> _TRY IT_
Check the listing below line by line and report how many lines hold "solid", with no other words.

> _INFORMATION SUPPLIED_

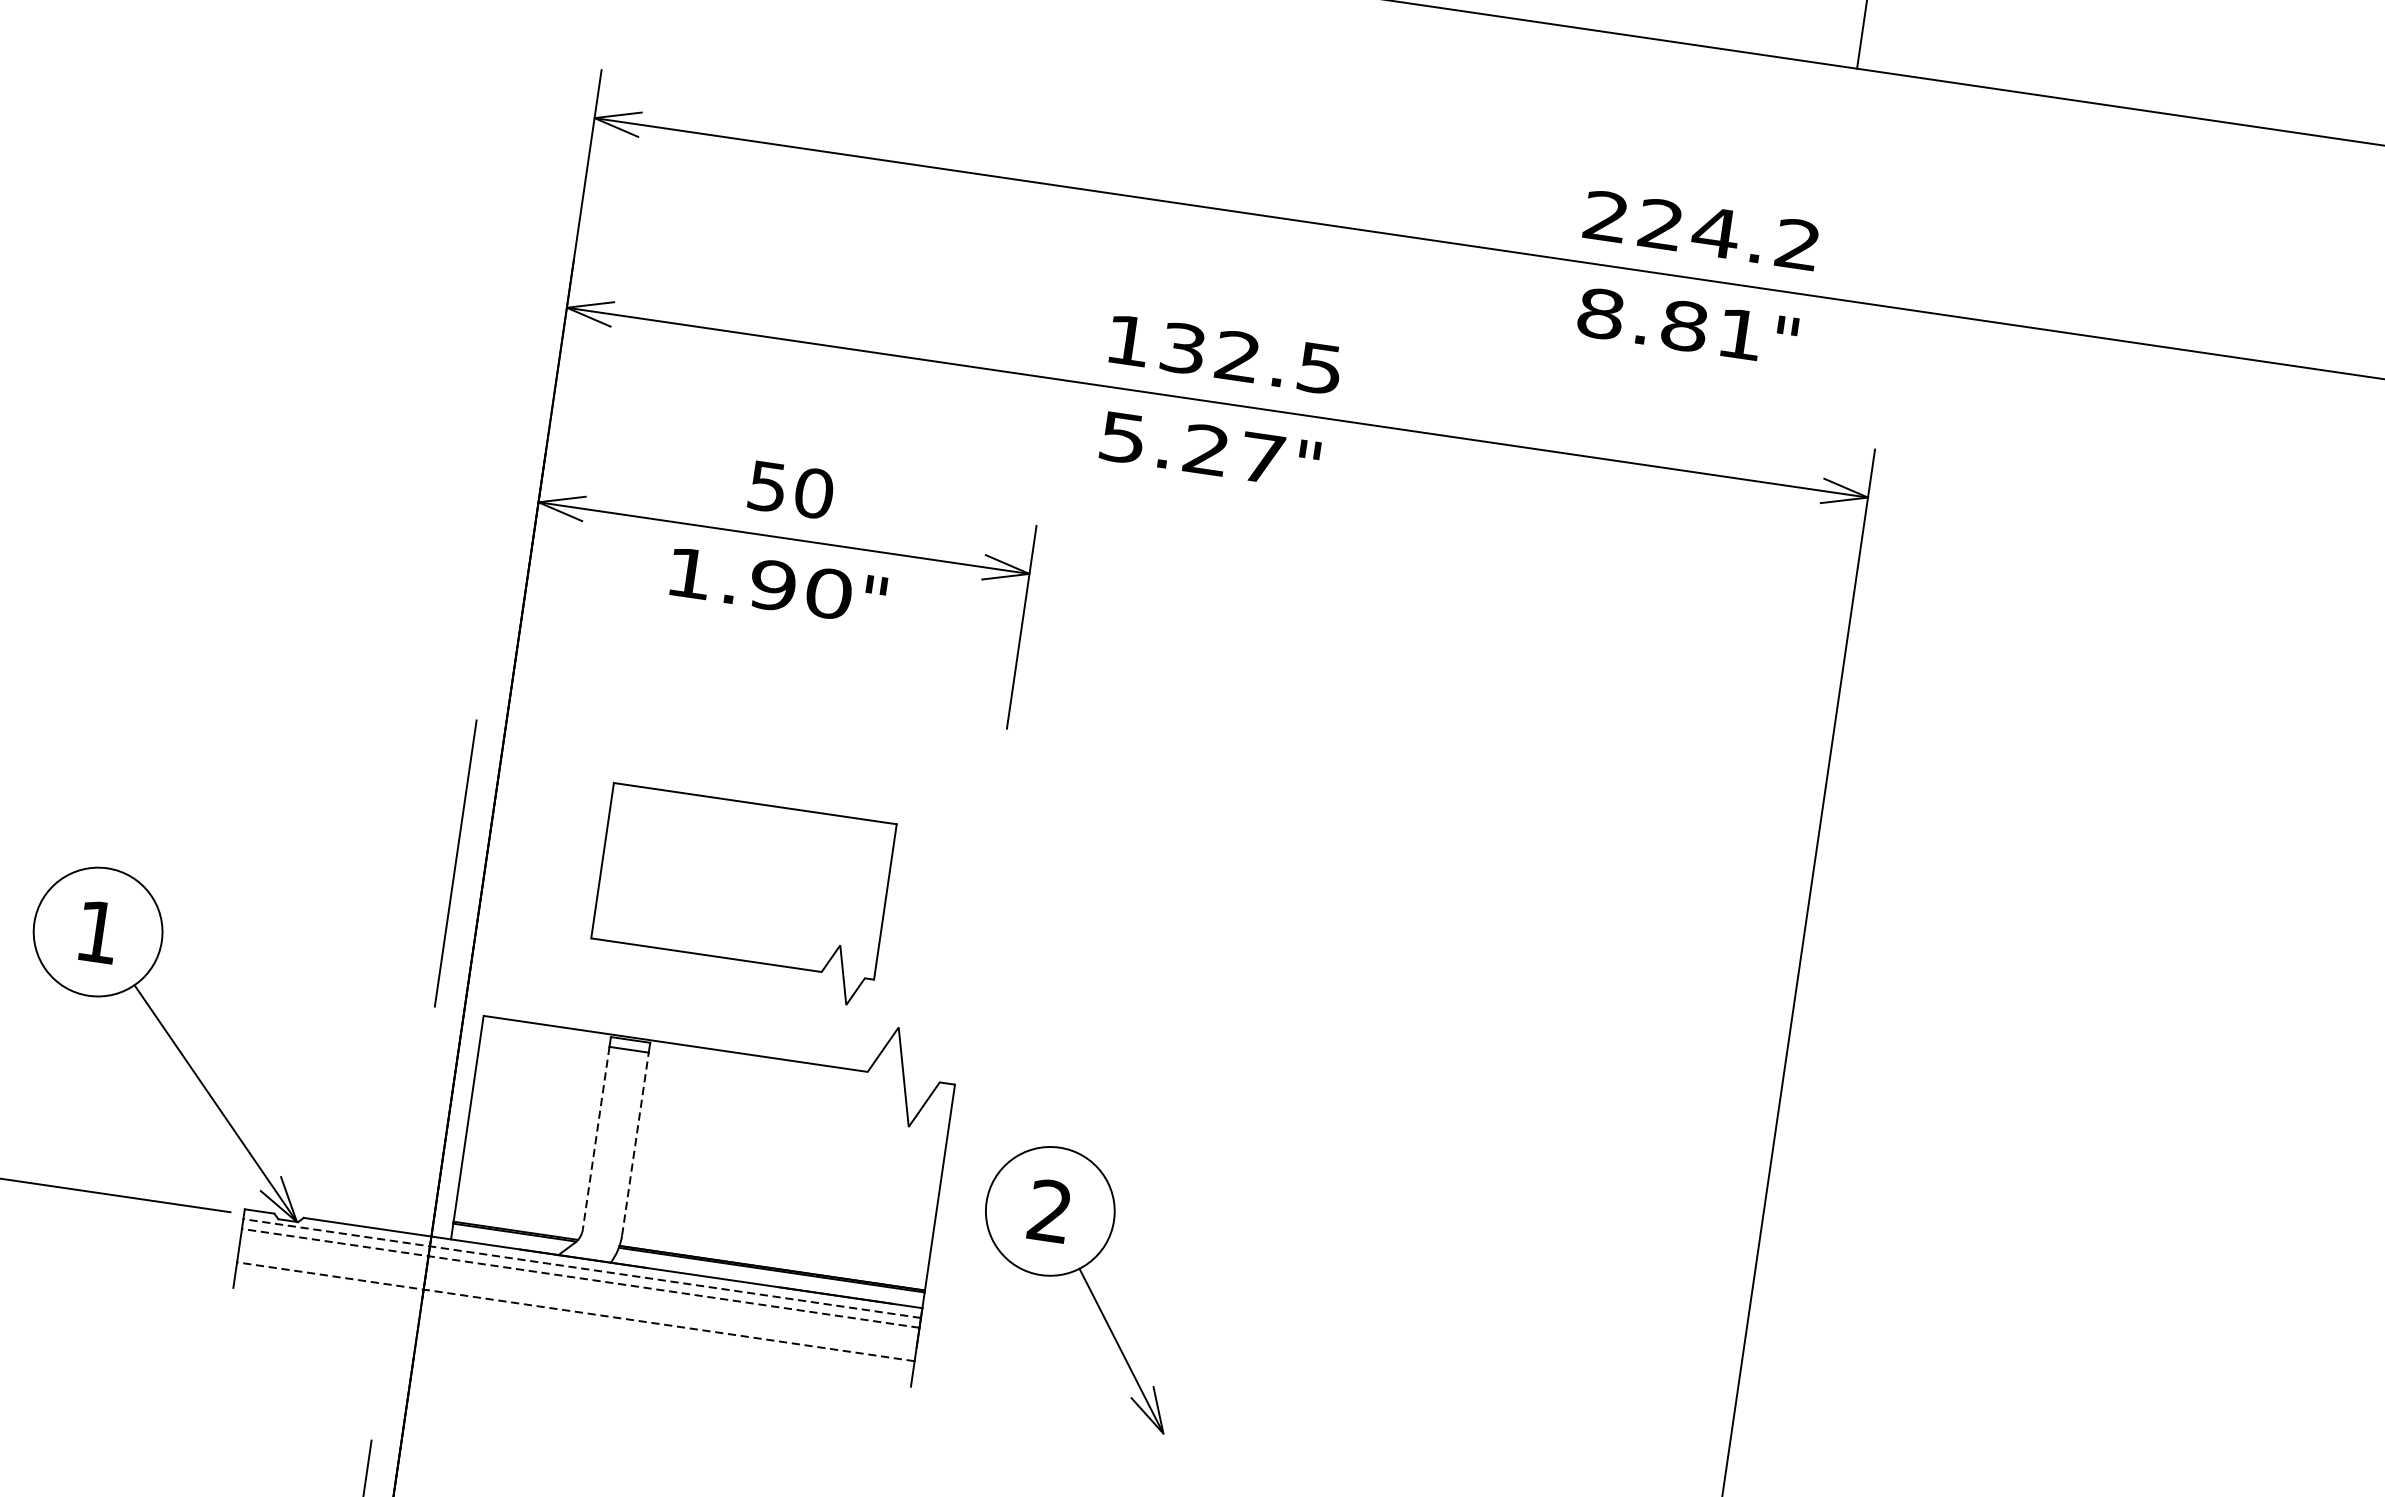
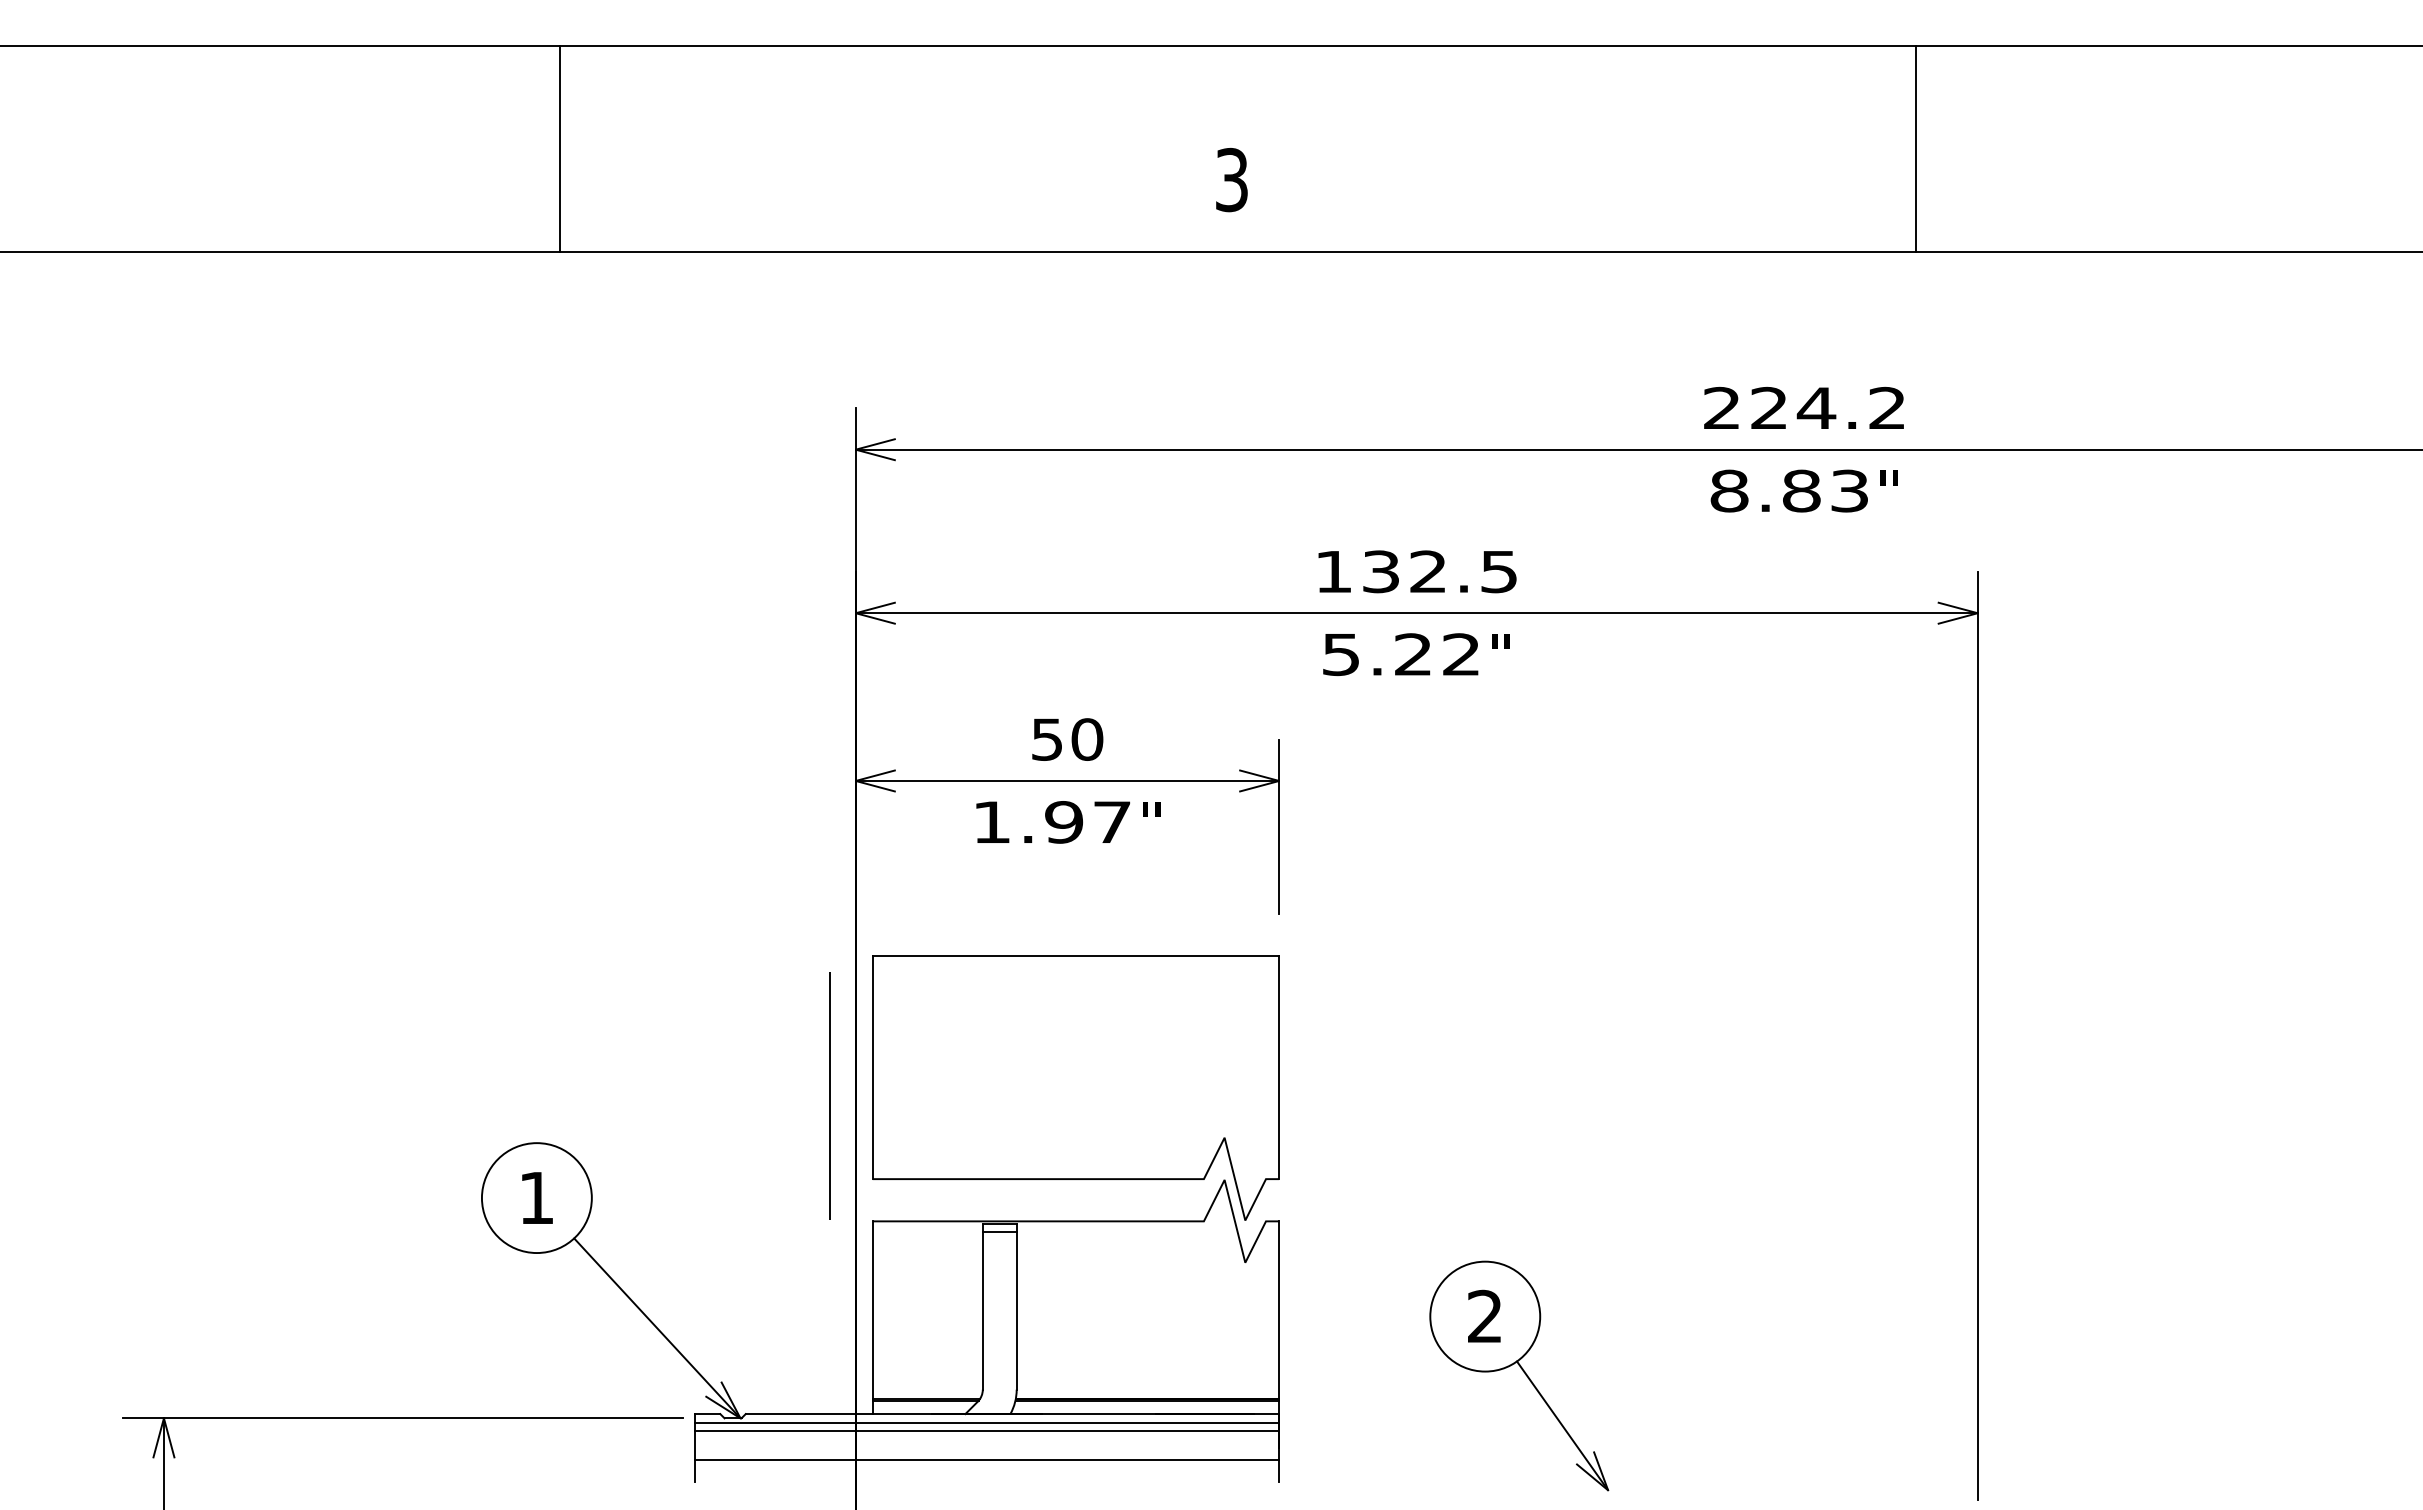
text: (1740, 333) -> (1849, 490), 8.81 -> 8.83
text: (1262, 458) -> (1461, 654), 5.27 -> 5.22
text: (829, 593) -> (1112, 822), 1.90 -> 1.97
part: (741, 894) -> (1075, 1087), size x1.67
line: (595, 1137) -> (982, 1310), dashed -> solid
line: (635, 1143) -> (1016, 1310), dashed -> solid
line: (581, 1268) -> (986, 1422), dashed -> solid
line: (580, 1278) -> (986, 1431), dashed -> solid
part: (1080, 1285) -> (1519, 1375), moved
line: (575, 1311) -> (986, 1459), dashed -> solid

> _EXERCISE SOLUTION_
5